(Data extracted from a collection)
[Start of section]
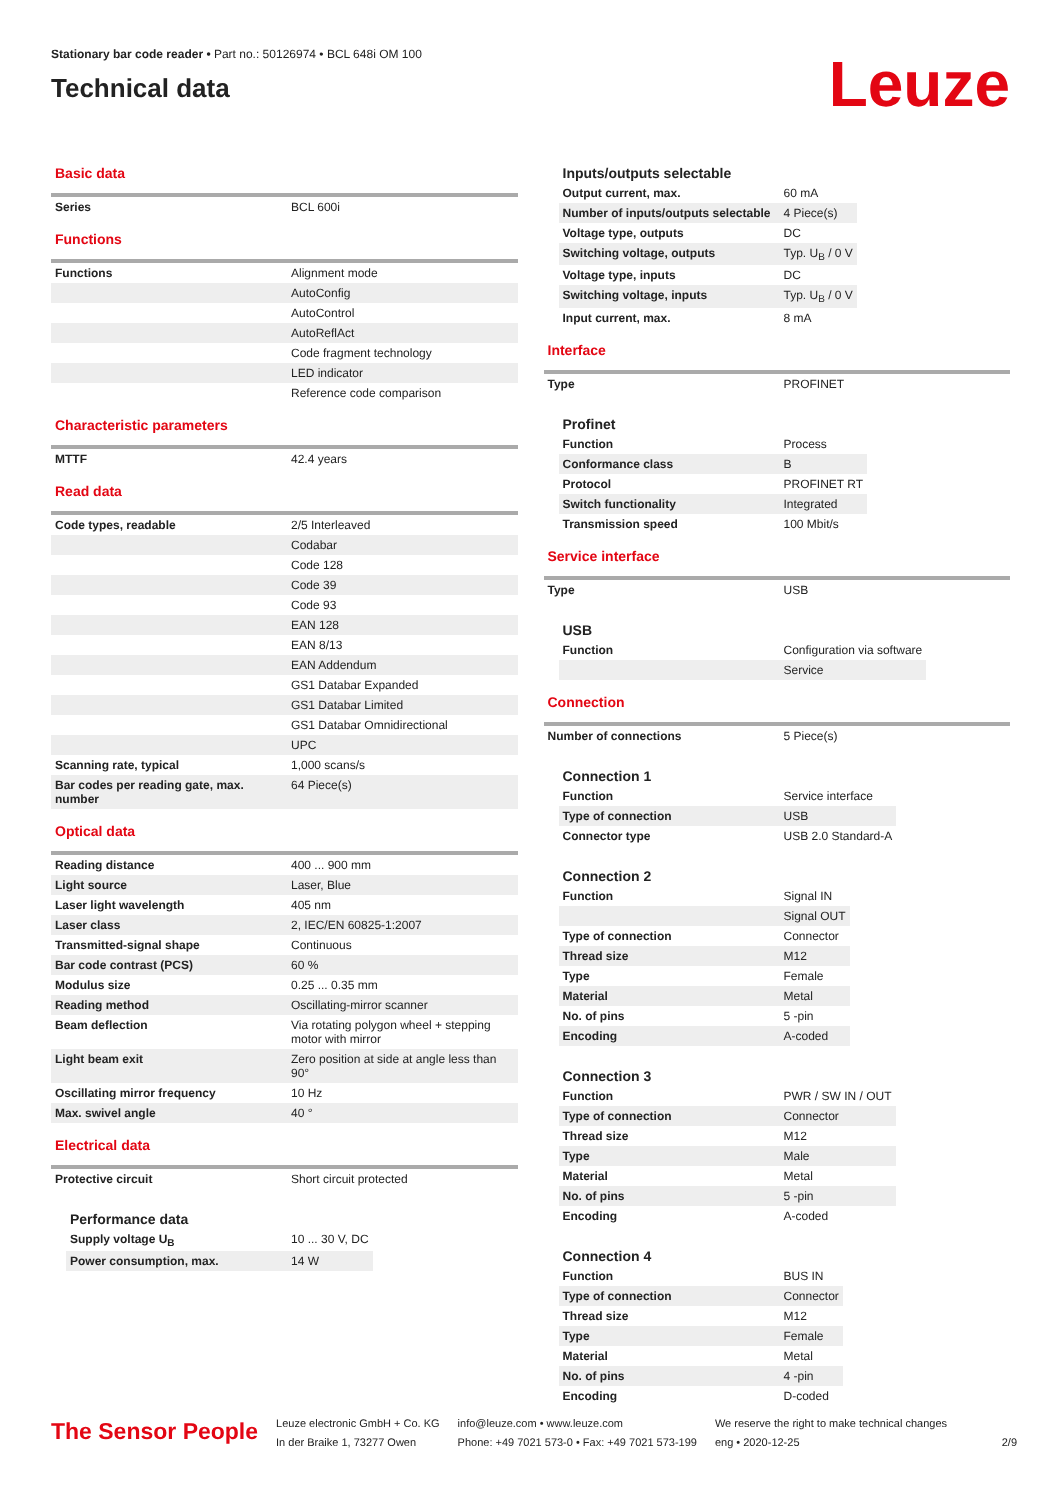Stationary bar code reader • Part no.: 50126974 • BCL 648i OM 100
Technical data
Leuze
Basic data
| Series | BCL 600i |
Functions
| Functions | Alignment mode |
| | AutoConfig |
| | AutoControl |
| | AutoReflAct |
| | Code fragment technology |
| | LED indicator |
| | Reference code comparison |
Characteristic parameters
| MTTF | 42.4 years |
Read data
| Code types, readable | 2/5 Interleaved |
| | Codabar |
| | Code 128 |
| | Code 39 |
| | Code 93 |
| | EAN 128 |
| | EAN 8/13 |
| | EAN Addendum |
| | GS1 Databar Expanded |
| | GS1 Databar Limited |
| | GS1 Databar Omnidirectional |
| | UPC |
| Scanning rate, typical | 1,000 scans/s |
| Bar codes per reading gate, max. number | 64 Piece(s) |
Optical data
| Reading distance | 400 ... 900 mm |
| Light source | Laser, Blue |
| Laser light wavelength | 405 nm |
| Laser class | 2, IEC/EN 60825-1:2007 |
| Transmitted-signal shape | Continuous |
| Bar code contrast (PCS) | 60 % |
| Modulus size | 0.25 ... 0.35 mm |
| Reading method | Oscillating-mirror scanner |
| Beam deflection | Via rotating polygon wheel + stepping motor with mirror |
| Light beam exit | Zero position at side at angle less than 90° |
| Oscillating mirror frequency | 10 Hz |
| Max. swivel angle | 40 ° |
Electrical data
| Protective circuit | Short circuit protected |
Performance data
| Supply voltage U<sub>B</sub> | 10 ... 30 V, DC |
| Power consumption, max. | 14 W |
Inputs/outputs selectable
| Output current, max. | 60 mA |
| Number of inputs/outputs selectable | 4 Piece(s) |
| Voltage type, outputs | DC |
| Switching voltage, outputs | Typ. U<sub>B</sub> / 0 V |
| Voltage type, inputs | DC |
| Switching voltage, inputs | Typ. U<sub>B</sub> / 0 V |
| Input current, max. | 8 mA |
Interface
| Type | PROFINET |
Profinet
| Function | Process |
| Conformance class | B |
| Protocol | PROFINET RT |
| Switch functionality | Integrated |
| Transmission speed | 100 Mbit/s |
Service interface
| Type | USB |
USB
| Function | Configuration via software |
| | Service |
Connection
| Number of connections | 5 Piece(s) |
Connection 1
| Function | Service interface |
| Type of connection | USB |
| Connector type | USB 2.0 Standard-A |
Connection 2
| Function | Signal IN |
| | Signal OUT |
| Type of connection | Connector |
| Thread size | M12 |
| Type | Female |
| Material | Metal |
| No. of pins | 5 -pin |
| Encoding | A-coded |
Connection 3
| Function | PWR / SW IN / OUT |
| Type of connection | Connector |
| Thread size | M12 |
| Type | Male |
| Material | Metal |
| No. of pins | 5 -pin |
| Encoding | A-coded |
Connection 4
| Function | BUS IN |
| Type of connection | Connector |
| Thread size | M12 |
| Type | Female |
| Material | Metal |
| No. of pins | 4 -pin |
| Encoding | D-coded |
The Sensor People
Leuze electronic GmbH + Co. KG
In der Braike 1, 73277 Owen
info@leuze.com • www.leuze.com
Phone: +49 7021 573-0 • Fax: +49 7021 573-199
We reserve the right to make technical changes
eng • 2020-12-25
2/9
[End of section]
INSTRUCTIONS FOR THE TASK: Take every entry and repeat it verbatim, minus the pictures.

RESPONSE:
Stationary bar code reader • Part no.: 50126974 • BCL 648i OM 100
Technical data
Leuze
Basic data
| Series | BCL 600i |
Functions
| Functions | Alignment mode |
| | AutoConfig |
| | AutoControl |
| | AutoReflAct |
| | Code fragment technology |
| | LED indicator |
| | Reference code comparison |
Characteristic parameters
| MTTF | 42.4 years |
Read data
| Code types, readable | 2/5 Interleaved |
| | Codabar |
| | Code 128 |
| | Code 39 |
| | Code 93 |
| | EAN 128 |
| | EAN 8/13 |
| | EAN Addendum |
| | GS1 Databar Expanded |
| | GS1 Databar Limited |
| | GS1 Databar Omnidirectional |
| | UPC |
| Scanning rate, typical | 1,000 scans/s |
| Bar codes per reading gate, max. number | 64 Piece(s) |
Optical data
| Reading distance | 400 ... 900 mm |
| Light source | Laser, Blue |
| Laser light wavelength | 405 nm |
| Laser class | 2, IEC/EN 60825-1:2007 |
| Transmitted-signal shape | Continuous |
| Bar code contrast (PCS) | 60 % |
| Modulus size | 0.25 ... 0.35 mm |
| Reading method | Oscillating-mirror scanner |
| Beam deflection | Via rotating polygon wheel + stepping motor with mirror |
| Light beam exit | Zero position at side at angle less than 90° |
| Oscillating mirror frequency | 10 Hz |
| Max. swivel angle | 40 ° |
Electrical data
| Protective circuit | Short circuit protected |
Performance data
| Supply voltage U<sub>B</sub> | 10 ... 30 V, DC |
| Power consumption, max. | 14 W |
Inputs/outputs selectable
| Output current, max. | 60 mA |
| Number of inputs/outputs selectable | 4 Piece(s) |
| Voltage type, outputs | DC |
| Switching voltage, outputs | Typ. U<sub>B</sub> / 0 V |
| Voltage type, inputs | DC |
| Switching voltage, inputs | Typ. U<sub>B</sub> / 0 V |
| Input current, max. | 8 mA |
Interface
| Type | PROFINET |
Profinet
| Function | Process |
| Conformance class | B |
| Protocol | PROFINET RT |
| Switch functionality | Integrated |
| Transmission speed | 100 Mbit/s |
Service interface
| Type | USB |
USB
| Function | Configuration via software |
| | Service |
Connection
| Number of connections | 5 Piece(s) |
Connection 1
| Function | Service interface |
| Type of connection | USB |
| Connector type | USB 2.0 Standard-A |
Connection 2
| Function | Signal IN |
| | Signal OUT |
| Type of connection | Connector |
| Thread size | M12 |
| Type | Female |
| Material | Metal |
| No. of pins | 5 -pin |
| Encoding | A-coded |
Connection 3
| Function | PWR / SW IN / OUT |
| Type of connection | Connector |
| Thread size | M12 |
| Type | Male |
| Material | Metal |
| No. of pins | 5 -pin |
| Encoding | A-coded |
Connection 4
| Function | BUS IN |
| Type of connection | Connector |
| Thread size | M12 |
| Type | Female |
| Material | Metal |
| No. of pins | 4 -pin |
| Encoding | D-coded |
The Sensor People
Leuze electronic GmbH + Co. KG
In der Braike 1, 73277 Owen
info@leuze.com • www.leuze.com
Phone: +49 7021 573-0 • Fax: +49 7021 573-199
We reserve the right to make technical changes
eng • 2020-12-25
2/9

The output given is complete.